This might be a bit more 'elegant'. Whether it's more or less efficient than your solution, I don't know.
puts "Give input text:"
original_text = gets.chomp
puts "Give redacted word:"
redacted = gets.chomp
redacted_words = redacted.split
print(
redacted_words.inject(original_text) do |text, redacted_word|
text.gsub(/\b#{redacted_word}\b/, 'REDACTED')
end
)
So what's going on here?
- I'm using
String#split
without an argument, because ' '
is the default, anyway.
- With
Array#inject
, the following block (staring at do
and ending at end
is executed for each element in the array—in this case, our list of forbidden words.
- In each round, the second argument to the block will be the respective element from the array
- The first argument to the block will be the block's return value from the previous round. For the first round, the argument to the inject function (in our case
original_text
) will be used.
- The block's return value from the last round will be used as return value of the inject function.
- In the block, I replace all occurrences of the currently handled redacted word in the text.
String#gsub
performs a global substitution
- As the pattern to be substituted, I use a regexp literal (
/.../
). Except, it's not really a literal as I'm performing a string substitution (#{...}
) on it to get the currently handled redacted word into it.

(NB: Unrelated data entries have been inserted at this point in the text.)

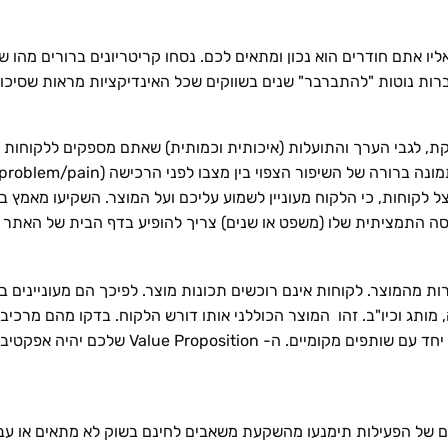
ו אתם חודרים הוא נכון ומתאים לכם. נסחו קריטריונים ברורים מהו שו
ות נוטות "להתברבר" שנים בשווקים שכל האינדיקציות מראות שסיכויי
רה בהירה ומדויקת, לגבי הערך והתועלות (איכותית וכמותית) שאתם מספקים לל
רות מהמוצר. לקוחות אינם רוכשים תכונות מוצר. לפיכך הם מעונייני
presal, תמיכה, הדרכה, מותג וכיו"ב. זהו המוצר הכוללני אותו דורש הלקוח. בדקו מהם
דרכים לספק את כולם ללקוח באופן עצמאי או יחד ע
לבים מוקדמים של הפעילות תימנעו מהשקעת משאבים לחינם בשוק לא מתאים או 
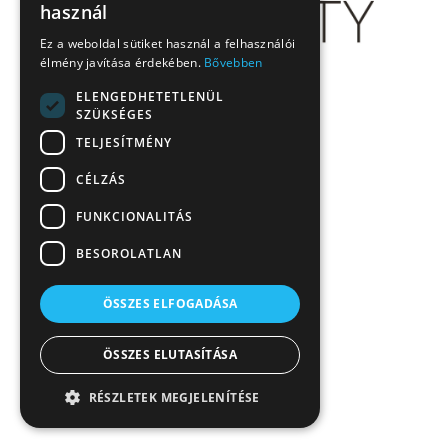
használ
Ez a weboldal sütiket használ a felhasználói
élmény javítása érdekében.
Bővebben
ELENGEDHETETLENÜL
SZÜKSÉGES
TELJESÍTMÉNY
CÉLZÁS
FUNKCIONALITÁS
BESOROLATLAN
ÖSSZES ELFOGADÁSA
ÖSSZES ELUTASÍTÁSA
RÉSZLETEK MEGJELENÍTÉSE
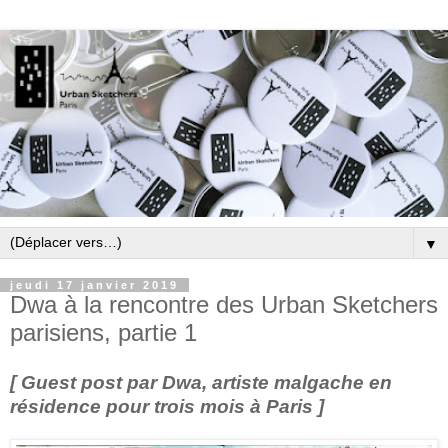
▼
jeudi 17 janvier 2019
Dwa à la rencontre des Urban Sketchers
parisiens, partie 1
[ Guest post par Dwa, artiste malgache en
résidence pour trois mois à Paris ]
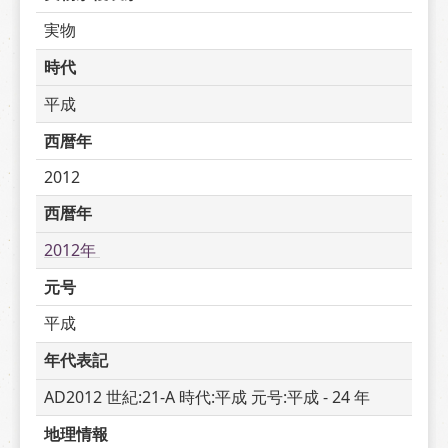
実物
時代
平成
西暦年
2012
西暦年
2012年 
元号
平成
年代表記
AD2012 世紀:21-A 時代:平成 元号:平成 - 24 年
地理情報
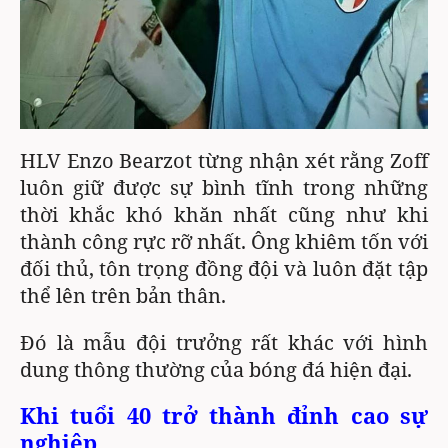
HLV Enzo Bearzot từng nhận xét rằng Zoff
luôn giữ được sự bình tĩnh trong những
thời khắc khó khăn nhất cũng như khi
thành công rực rỡ nhất. Ông khiêm tốn với
đối thủ, tôn trọng đồng đội và luôn đặt tập
thể lên trên bản thân.
Đó là mẫu đội trưởng rất khác với hình
dung thông thường của bóng đá hiện đại.
Khi tuổi 40 trở thành đỉnh cao sự
nghiệp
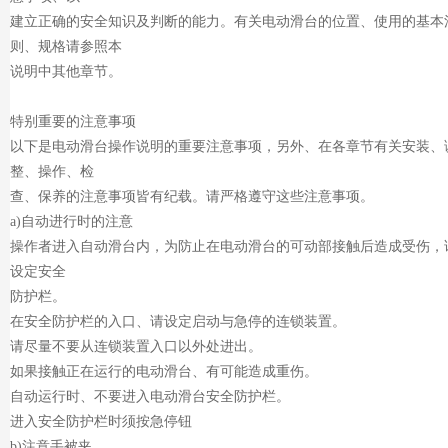
建立正确的安全知识及判断的能力。有关电动滑台的位置、使用的基本
则、规格请参照本
说明中其他章节。
特别重要的注意事项
以下是电动滑台操作说明的重要注意事项，另外、在各章节有关安装、
整、操作、检
查、保养的注意事项皆有纪载。请严格遵守这些注意事项。
a)自动进行时的注意
操作者进入自动滑台内，为防止在电动滑台的可动部接触后造成受伤，
设定安全
防护栏。
在安全防护栏的入口、请设定启动与急停的连锁装置。
请尽量不要从连锁装置入口以外处进出。
如果接触正在运行的电动滑台、有可能造成重伤。
自动运行时、不要进入电动滑台安全防护栏。
进入安全防护栏时须按急停钮
b)注意手被夹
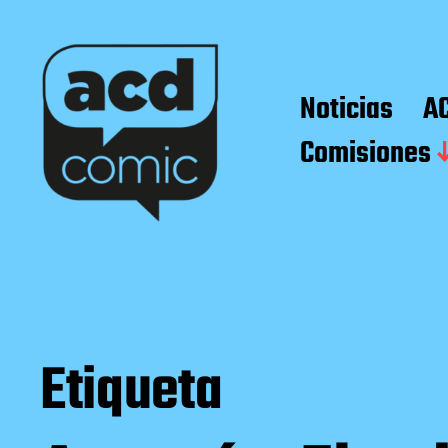
Noticias
A
Comisiones
Etiqueta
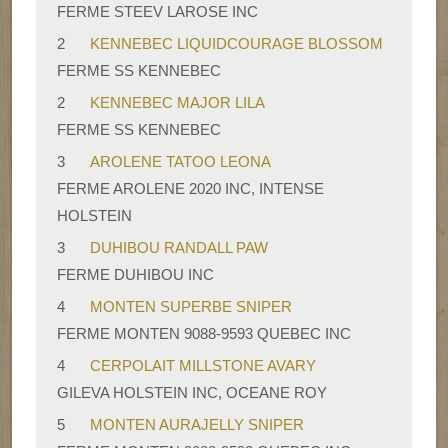
FERME STEEV LAROSE INC
2
KENNEBEC LIQUIDCOURAGE BLOSSOM
FERME SS KENNEBEC
2
KENNEBEC MAJOR LILA
FERME SS KENNEBEC
3
AROLENE TATOO LEONA
FERME AROLENE 2020 INC, INTENSE
HOLSTEIN
3
DUHIBOU RANDALL PAW
FERME DUHIBOU INC
4
MONTEN SUPERBE SNIPER
FERME MONTEN 9088-9593 QUEBEC INC
4
CERPOLAIT MILLSTONE AVARY
GILEVA HOLSTEIN INC, OCEANE ROY
5
MONTEN AURAJELLY SNIPER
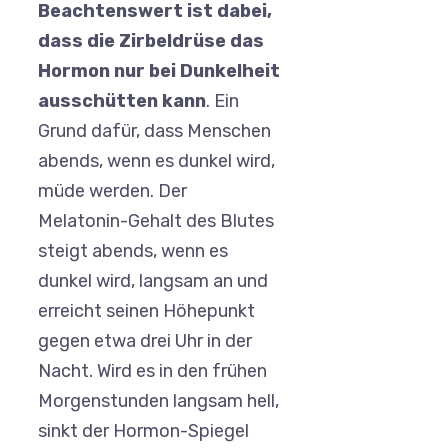
Beachtenswert ist dabei,
dass die Zirbeldrüse das
Hormon nur bei Dunkelheit
ausschütten kann
. Ein
Grund dafür, dass Menschen
abends, wenn es dunkel wird,
müde werden. Der
Melatonin-Gehalt des Blutes
steigt abends, wenn es
dunkel wird, langsam an und
erreicht seinen Höhepunkt
gegen etwa drei Uhr in der
Nacht. Wird es in den frühen
Morgenstunden langsam hell,
sinkt der Hormon-Spiegel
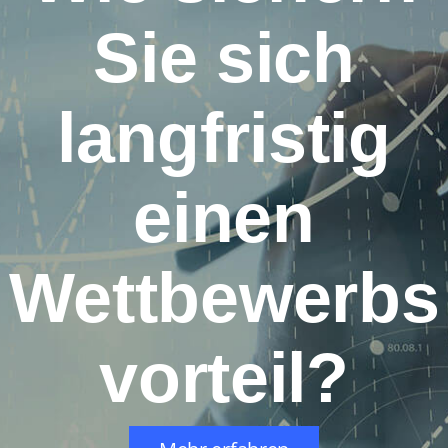
Sie sich
langfristig
einen
Wettbewerbs
vorteil?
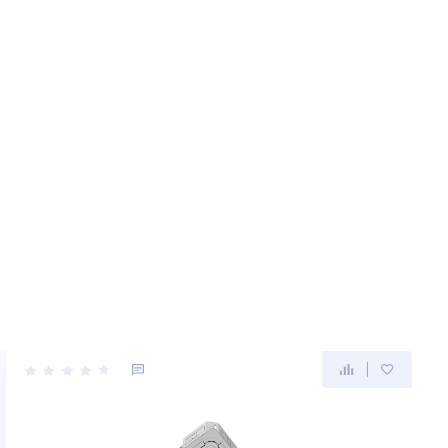
льтр,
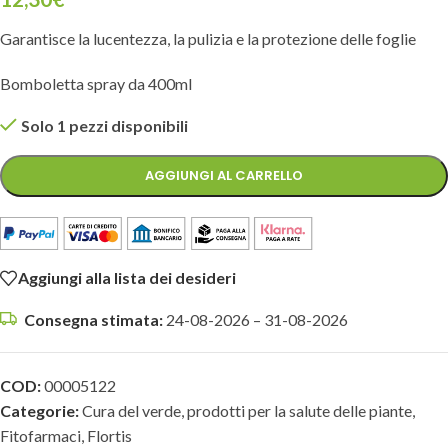
Garantisce la lucentezza, la pulizia e la protezione delle foglie
Bomboletta spray da 400ml
Solo 1 pezzi disponibili
AGGIUNGI AL CARRELLO
Aggiungi alla lista dei desideri
Consegna stimata:
24-08-2026 – 31-08-2026
COD:
00005122
Categorie:
Cura del verde, prodotti per la salute delle piante
,
Fitofarmaci
,
Flortis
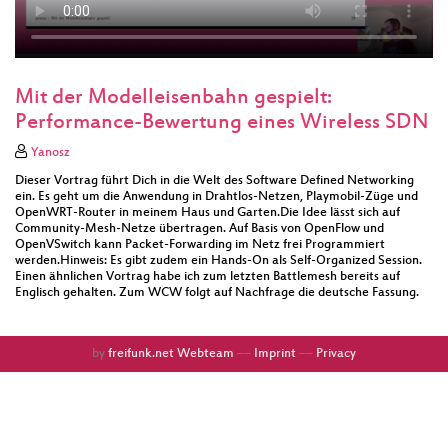
Mit der Modelleisenbahn gespielt:
Performance-Bewertung eines Wireless SDN
Yanosz
Dieser Vortrag führt Dich in die Welt des Software Defined Networking
ein. Es geht um die Anwendung in Drahtlos-Netzen, Playmobil-Züge und
OpenWRT-Router in meinem Haus und Garten.Die Idee lässt sich auf
Community-Mesh-Netze übertragen. Auf Basis von OpenFlow und
OpenVSwitch kann Packet-Forwarding im Netz frei Programmiert
werden.Hinweis: Es gibt zudem ein Hands-On als Self-Organized Session.
Einen ähnlichen Vortrag habe ich zum letzten Battlemesh bereits auf
Englisch gehalten. Zum WCW folgt auf Nachfrage die deutsche Fassung.
by
freifunk.net Webteam
––
Imprint
––
Privacy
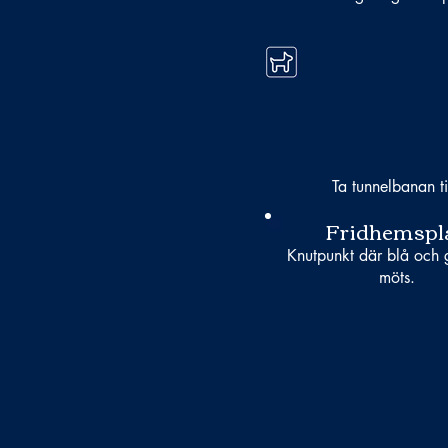
Ta tunnelbanan ti
Fridhemspl
Knutpunkt där blå och g
möts.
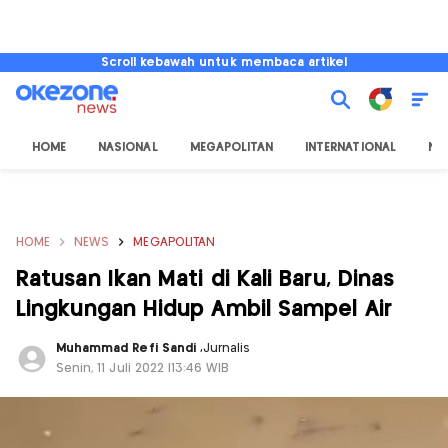
Scroll kebawah untuk membaca artikel
HOME
NASIONAL
MEGAPOLITAN
INTERNATIONAL
NU
HOME
NEWS
MEGAPOLITAN
Ratusan Ikan Mati di Kali Baru, Dinas
Lingkungan Hidup Ambil Sampel Air
Muhammad Refi Sandi
,
Jurnalis
Senin, 11 Juli 2022 |13:46 WIB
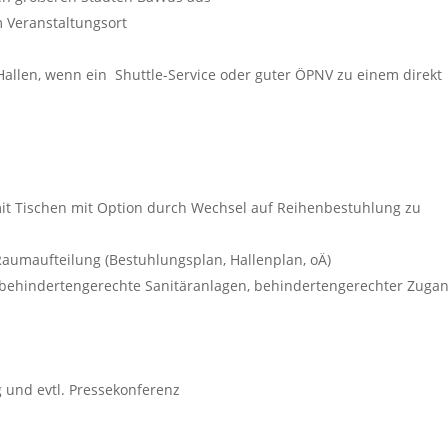
 Veranstaltungsort
Hallen, wenn ein Shuttle-Service oder guter ÖPNV zu einem direkt
 mit Tischen mit Option durch Wechsel auf Reihenbestuhlung zu
Raumaufteilung (Bestuhlungsplan, Hallenplan, oÄ)
, behindertengerechte Sanitäranlagen, behindertengerechter Zuga
 und evtl. Pressekonferenz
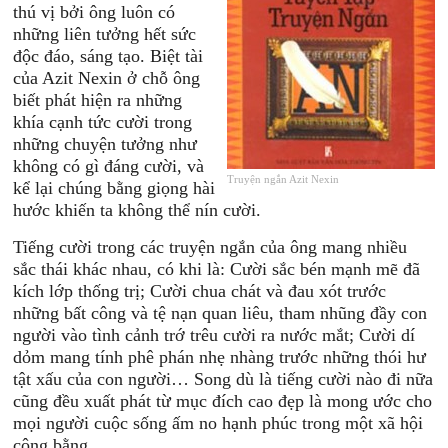
thú vị bởi ông luôn có
những liên tưởng hết sức
độc đáo, sáng tạo. Biệt tài
của Azit Nexin ở chỗ ông
biết phát hiện ra những
khía cạnh tức cười trong
những chuyện tưởng như
không có gì đáng cười, và
Truyện ngắn Azit Nexin
kể lại chúng bằng giọng hài
hước khiến ta không thể nín cười.
Tiếng cười trong các truyện ngắn của ông mang nhiều
sắc thái khác nhau, có khi là: Cười sắc bén mạnh mẽ đã
kích lớp thống trị; Cười chua chát và đau xót trước
những bất công và tệ nạn quan liêu, tham nhũng đầy con
người vào tình cảnh trớ trêu cười ra nước mắt; Cười dí
dỏm mang tính phê phán nhẹ nhàng trước những thói hư
tật xấu của con người… Song dù là tiếng cười nào đi nữa
cũng đều xuất phát từ mục đích cao đẹp là mong ước cho
mọi người cuộc sống ấm no hạnh phúc trong một xã hội
công bằng.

- In the regexp, I'm surrounding the word to be redacted with
\b
word boundary matchers. They match the boundary between alphanumeric and non-alphanumeric characters (or vice verca), without matching any of the characters themselves. (They match the zero-lenght 'position' between the characters.) If a string starts or ends with alphanumeric characters, \b
will also match the start or end of the string, respectively, so that we can use it to match whole words.
- The result of
inject
(which is the result of the last execution of the block, i.e., the text when all the substitutions have taken place) is passed as an argument to print
, which will output the now redacted text.
Note that, other than your solution, mine will not consider punctuation as parts of adjacent words.
Also note that my solution will be vulnerable to regex injection.
Example 1:
Give input text:
A fnord is a fnord.
Give redacted word:
ford fnord foo
My output:
A REDACTED is a REDACTED.
Your output:
A REDACTED is a fnord.
Example 2:
Give input text:
A fnord is a fnord.
Give redacted word:
fnord.
My output:
A REDACTEDis a fnord.
(Note how the .
was interpreted to match any character.)
Your output:
A fnord is a REDACTED.